Some complementary currencies, most notoriously the WIR in Switzerland, are exactly reproducing the conventional banking model in this sense.
Purchased and Redeemable Vouchers: Vouchers that are purchased directly with national currency, and that are circulating as a medium of exchange, and are redeemable at some pre-determined conditions into national currency again. Examples: Save Australia vouchers; Swiss Chiemgauer, Toronto dollars.
Commercial Vouchers: These are similar to the vouchers, except that they are not redeemable back into conventional money. They may be given for free (for example as coupons in newspaper ads) or could be purchased at a discount. They are not redeemable for cash, but typically are redeemable into some good or service instead. They tend to be used only between the issuer and the customer, and rarely circulate as payment device among customers. The most typical example is the commercial vouchers “give aways” by supermarkets as discount tokens.
Loyalty Currencies: Loyalty currencies are commercial complementary currencies that are issued by businesses to customers in proportion to their purchases in conventional money. It is a form of corporate scrip typically redeemable for goods or services in the same corporation or in a consortium of participating businesses. The Frequent Flyer Miles issued by airlines was the first large scale system; the Tesco loyalty currency in the UK is probably one of the most successful of such systems.
Mutual Credit: Currency issued by a simultaneous debit and credit between participants in a transaction. Examples of Mutual Credit Systems include LETS for Time Dollars. For instance, in Time Dollars if Julia renders a service of 1 hour to James, she gets a credit for one HOUR, and James a debit for one HOUR. They have therefore created the Time Dollars necessary for their transaction by agreeing on the transaction itself.
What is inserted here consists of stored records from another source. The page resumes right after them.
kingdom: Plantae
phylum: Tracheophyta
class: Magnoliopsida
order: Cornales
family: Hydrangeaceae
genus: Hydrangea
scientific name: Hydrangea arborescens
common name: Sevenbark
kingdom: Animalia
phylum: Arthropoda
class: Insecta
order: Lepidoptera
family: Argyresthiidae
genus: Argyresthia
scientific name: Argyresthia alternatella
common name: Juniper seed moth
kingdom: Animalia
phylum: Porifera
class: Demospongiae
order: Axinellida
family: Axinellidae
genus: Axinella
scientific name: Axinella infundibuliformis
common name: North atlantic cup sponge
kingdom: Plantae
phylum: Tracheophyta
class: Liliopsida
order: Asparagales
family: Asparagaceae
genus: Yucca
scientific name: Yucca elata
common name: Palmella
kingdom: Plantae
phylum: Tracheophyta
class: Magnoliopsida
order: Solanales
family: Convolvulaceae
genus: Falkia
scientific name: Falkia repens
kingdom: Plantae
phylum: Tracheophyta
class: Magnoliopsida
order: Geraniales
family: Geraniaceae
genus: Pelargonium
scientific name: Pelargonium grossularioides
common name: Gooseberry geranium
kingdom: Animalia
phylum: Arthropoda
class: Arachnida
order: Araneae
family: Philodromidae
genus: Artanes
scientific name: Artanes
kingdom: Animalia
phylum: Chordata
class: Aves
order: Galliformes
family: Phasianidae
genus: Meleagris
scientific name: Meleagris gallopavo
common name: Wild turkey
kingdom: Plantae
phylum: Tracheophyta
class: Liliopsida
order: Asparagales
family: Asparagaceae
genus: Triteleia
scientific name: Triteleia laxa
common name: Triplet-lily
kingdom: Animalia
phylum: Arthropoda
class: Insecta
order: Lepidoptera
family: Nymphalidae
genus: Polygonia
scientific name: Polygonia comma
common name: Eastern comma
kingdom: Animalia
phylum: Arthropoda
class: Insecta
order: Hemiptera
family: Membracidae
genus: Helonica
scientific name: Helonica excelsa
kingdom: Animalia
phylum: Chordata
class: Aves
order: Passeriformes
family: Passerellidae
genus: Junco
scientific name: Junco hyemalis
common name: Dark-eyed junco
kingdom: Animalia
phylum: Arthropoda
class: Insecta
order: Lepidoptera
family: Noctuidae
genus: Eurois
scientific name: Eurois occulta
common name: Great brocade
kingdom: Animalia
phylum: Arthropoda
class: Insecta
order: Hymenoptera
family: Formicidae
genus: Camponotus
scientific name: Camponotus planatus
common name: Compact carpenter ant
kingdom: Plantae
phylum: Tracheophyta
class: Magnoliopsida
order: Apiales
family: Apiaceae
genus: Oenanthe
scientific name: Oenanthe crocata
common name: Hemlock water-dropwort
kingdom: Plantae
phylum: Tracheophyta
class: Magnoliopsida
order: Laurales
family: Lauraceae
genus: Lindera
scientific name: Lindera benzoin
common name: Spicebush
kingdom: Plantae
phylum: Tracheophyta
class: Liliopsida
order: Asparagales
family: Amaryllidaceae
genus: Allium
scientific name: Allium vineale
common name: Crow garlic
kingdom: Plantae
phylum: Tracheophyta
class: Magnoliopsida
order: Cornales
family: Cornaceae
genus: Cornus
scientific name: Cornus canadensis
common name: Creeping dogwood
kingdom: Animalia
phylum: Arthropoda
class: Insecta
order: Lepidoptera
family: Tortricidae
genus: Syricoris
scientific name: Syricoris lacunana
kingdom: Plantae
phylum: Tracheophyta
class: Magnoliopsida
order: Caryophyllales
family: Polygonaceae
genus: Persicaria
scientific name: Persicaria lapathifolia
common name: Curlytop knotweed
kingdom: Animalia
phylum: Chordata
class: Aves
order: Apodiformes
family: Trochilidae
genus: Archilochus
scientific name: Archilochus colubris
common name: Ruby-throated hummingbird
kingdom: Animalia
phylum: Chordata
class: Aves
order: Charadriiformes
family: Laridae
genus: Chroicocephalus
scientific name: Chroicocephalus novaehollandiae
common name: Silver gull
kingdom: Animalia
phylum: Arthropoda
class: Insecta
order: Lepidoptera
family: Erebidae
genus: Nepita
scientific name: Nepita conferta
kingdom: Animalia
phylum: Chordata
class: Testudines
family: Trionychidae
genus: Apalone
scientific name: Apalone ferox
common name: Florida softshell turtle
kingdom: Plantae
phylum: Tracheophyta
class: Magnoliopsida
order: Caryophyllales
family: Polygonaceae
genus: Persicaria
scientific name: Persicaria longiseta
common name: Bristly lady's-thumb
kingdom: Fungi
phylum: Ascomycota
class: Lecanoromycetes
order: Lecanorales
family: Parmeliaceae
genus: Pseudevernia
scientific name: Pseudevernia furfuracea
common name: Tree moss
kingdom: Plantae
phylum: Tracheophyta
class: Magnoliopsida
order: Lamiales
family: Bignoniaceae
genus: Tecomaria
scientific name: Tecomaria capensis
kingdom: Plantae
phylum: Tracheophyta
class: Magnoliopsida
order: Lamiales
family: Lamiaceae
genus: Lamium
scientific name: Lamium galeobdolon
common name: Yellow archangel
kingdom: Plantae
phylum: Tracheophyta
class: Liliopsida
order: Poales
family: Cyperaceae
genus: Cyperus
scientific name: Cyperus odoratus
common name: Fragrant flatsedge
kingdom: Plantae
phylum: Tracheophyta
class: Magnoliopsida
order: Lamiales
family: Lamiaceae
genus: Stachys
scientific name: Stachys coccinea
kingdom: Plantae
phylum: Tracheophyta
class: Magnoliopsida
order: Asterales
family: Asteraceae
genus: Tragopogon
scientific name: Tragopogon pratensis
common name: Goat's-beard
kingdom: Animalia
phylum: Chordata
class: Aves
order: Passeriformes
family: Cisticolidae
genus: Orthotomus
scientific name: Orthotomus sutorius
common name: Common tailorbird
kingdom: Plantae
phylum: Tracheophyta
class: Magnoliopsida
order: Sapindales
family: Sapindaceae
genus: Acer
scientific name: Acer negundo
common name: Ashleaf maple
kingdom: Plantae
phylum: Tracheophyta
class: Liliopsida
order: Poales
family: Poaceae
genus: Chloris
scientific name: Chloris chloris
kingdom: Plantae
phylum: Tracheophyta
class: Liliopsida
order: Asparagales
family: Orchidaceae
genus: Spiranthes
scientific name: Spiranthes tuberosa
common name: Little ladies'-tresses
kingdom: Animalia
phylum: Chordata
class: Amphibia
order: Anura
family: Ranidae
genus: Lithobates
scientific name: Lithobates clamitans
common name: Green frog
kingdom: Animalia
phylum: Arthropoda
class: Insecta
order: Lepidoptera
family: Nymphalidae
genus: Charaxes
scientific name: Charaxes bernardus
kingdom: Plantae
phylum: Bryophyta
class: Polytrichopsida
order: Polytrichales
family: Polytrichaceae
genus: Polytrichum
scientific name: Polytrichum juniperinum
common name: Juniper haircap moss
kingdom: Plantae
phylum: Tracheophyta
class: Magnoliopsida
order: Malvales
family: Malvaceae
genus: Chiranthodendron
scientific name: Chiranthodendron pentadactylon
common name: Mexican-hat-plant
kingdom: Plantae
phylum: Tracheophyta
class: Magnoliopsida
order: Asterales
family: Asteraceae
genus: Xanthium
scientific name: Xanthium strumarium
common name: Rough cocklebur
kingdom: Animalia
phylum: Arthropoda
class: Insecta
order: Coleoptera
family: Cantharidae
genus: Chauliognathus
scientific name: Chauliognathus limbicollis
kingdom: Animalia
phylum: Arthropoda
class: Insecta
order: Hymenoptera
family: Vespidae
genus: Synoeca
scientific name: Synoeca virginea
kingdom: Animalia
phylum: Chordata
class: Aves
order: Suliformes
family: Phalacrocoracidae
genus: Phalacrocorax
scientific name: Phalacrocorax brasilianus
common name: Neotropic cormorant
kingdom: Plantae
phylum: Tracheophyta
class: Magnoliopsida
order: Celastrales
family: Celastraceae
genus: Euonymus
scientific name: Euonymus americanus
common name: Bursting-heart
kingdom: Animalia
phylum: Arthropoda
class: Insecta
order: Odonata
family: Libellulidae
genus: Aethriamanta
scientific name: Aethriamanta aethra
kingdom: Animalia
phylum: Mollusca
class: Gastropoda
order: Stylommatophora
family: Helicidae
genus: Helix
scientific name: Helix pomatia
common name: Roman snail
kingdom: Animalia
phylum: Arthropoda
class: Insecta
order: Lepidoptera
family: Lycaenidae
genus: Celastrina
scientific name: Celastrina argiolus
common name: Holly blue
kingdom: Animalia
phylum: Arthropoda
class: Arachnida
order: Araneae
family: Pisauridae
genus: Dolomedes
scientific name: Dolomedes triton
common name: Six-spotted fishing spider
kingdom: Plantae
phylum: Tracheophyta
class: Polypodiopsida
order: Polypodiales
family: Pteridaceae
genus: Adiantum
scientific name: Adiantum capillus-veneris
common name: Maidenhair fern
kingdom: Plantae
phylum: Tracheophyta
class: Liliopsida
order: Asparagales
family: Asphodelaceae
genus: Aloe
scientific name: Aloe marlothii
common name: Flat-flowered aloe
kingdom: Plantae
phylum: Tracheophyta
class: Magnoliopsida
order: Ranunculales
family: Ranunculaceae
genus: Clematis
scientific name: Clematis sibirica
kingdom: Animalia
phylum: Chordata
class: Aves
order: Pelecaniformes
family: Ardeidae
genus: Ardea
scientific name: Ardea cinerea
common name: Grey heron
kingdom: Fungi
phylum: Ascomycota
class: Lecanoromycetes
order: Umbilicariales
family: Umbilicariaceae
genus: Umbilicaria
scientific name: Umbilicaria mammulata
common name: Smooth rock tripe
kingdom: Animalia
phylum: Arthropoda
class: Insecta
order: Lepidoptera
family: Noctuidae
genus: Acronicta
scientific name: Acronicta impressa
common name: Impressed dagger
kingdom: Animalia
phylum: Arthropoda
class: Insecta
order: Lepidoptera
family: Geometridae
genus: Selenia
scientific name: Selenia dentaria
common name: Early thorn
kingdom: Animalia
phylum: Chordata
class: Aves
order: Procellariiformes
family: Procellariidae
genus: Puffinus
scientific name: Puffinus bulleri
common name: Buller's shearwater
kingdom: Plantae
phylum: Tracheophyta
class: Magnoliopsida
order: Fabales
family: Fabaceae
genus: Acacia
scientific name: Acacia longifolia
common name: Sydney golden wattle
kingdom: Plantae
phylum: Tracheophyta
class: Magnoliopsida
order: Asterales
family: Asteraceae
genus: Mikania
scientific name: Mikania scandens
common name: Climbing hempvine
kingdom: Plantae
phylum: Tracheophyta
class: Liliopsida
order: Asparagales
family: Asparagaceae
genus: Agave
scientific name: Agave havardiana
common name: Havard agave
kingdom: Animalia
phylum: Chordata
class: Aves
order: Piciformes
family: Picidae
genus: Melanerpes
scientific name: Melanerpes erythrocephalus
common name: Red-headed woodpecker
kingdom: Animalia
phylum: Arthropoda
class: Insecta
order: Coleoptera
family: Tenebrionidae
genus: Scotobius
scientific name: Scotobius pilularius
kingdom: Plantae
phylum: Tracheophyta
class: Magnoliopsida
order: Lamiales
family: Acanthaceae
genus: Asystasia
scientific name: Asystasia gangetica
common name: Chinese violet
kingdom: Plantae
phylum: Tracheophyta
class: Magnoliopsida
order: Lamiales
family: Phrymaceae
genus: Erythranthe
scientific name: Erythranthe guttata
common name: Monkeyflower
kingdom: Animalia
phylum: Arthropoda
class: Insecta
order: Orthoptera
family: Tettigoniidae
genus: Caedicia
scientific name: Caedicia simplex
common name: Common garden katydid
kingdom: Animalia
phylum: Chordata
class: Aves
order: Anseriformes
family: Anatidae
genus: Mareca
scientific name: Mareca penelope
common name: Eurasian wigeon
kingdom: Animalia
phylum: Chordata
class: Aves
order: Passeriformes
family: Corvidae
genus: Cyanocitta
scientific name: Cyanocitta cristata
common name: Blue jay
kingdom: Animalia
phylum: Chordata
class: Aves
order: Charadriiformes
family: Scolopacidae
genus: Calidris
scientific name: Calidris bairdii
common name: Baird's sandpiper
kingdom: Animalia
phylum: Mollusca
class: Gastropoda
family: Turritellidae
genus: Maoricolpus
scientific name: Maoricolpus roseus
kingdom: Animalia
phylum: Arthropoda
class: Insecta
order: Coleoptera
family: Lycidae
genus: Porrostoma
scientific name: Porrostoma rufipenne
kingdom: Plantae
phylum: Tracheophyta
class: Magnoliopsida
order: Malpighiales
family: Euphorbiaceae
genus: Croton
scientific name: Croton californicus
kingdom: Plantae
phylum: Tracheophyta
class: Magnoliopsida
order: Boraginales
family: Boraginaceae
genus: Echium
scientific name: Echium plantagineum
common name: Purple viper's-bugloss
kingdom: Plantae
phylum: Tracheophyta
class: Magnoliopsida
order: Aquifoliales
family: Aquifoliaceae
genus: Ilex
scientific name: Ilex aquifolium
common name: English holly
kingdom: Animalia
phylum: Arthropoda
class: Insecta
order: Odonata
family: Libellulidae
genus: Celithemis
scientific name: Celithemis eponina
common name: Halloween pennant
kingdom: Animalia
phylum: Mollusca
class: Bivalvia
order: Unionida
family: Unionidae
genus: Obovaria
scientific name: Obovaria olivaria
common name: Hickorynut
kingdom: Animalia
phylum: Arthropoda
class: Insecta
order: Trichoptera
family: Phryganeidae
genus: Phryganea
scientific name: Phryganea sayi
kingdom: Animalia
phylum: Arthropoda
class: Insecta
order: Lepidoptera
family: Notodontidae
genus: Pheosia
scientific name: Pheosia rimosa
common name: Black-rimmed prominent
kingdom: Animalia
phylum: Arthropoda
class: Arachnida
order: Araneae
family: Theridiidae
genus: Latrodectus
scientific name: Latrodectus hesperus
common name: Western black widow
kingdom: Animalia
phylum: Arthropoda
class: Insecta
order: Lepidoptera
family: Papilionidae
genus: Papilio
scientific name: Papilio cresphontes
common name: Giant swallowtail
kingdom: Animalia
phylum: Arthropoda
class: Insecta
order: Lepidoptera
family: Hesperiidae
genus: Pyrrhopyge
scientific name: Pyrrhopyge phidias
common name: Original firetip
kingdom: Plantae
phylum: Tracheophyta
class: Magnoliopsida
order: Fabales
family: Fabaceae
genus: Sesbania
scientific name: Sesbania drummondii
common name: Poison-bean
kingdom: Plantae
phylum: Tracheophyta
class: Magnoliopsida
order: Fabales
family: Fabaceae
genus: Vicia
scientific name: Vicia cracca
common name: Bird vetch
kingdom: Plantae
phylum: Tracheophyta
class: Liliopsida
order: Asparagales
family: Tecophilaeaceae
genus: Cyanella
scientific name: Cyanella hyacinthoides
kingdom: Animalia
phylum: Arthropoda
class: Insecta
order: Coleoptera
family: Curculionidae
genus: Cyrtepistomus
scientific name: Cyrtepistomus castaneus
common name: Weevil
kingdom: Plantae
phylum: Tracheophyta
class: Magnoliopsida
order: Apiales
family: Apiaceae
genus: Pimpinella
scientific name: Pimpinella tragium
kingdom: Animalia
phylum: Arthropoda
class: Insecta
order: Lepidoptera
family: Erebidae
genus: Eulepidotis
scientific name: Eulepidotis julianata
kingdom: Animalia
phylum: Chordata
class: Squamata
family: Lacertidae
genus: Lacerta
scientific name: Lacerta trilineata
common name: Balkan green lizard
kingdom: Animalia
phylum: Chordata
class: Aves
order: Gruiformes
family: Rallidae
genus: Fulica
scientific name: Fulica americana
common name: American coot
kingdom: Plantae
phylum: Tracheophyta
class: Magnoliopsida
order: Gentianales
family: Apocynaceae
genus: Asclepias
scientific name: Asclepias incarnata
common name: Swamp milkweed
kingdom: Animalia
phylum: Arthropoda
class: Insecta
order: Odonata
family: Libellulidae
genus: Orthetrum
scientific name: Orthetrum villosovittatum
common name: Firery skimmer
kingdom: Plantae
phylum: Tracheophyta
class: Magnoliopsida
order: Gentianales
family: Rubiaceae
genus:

The main advantage of mutual credit systems is that they self-regulate to have always currency available in sufficiency.
Borrowing without collateral: A currency issued as a credit, but without formal collateral of any sort (other than perhaps an informal promise to provide a good or service in the future). In fact, mutual credit can be seen as a form of borrowing among the participants themselves without collateral. There exist also systems that consider the borrowing without collateral from a central office that plays a role similar to a complementary currency bank (e.g. Bia Kud Kum in Thailand).
Central Distribution: One of the simplest ways to issue a currency is to have a central office distributing it to everybody or to everybody who qualifies. This is the way major currency reforms are typically introduced when a radical departure is necessary (e.g. the German “Währungsreform” after WW2, the credito system in Argentina, or the purchase coupon experiment used in Japan in 1999).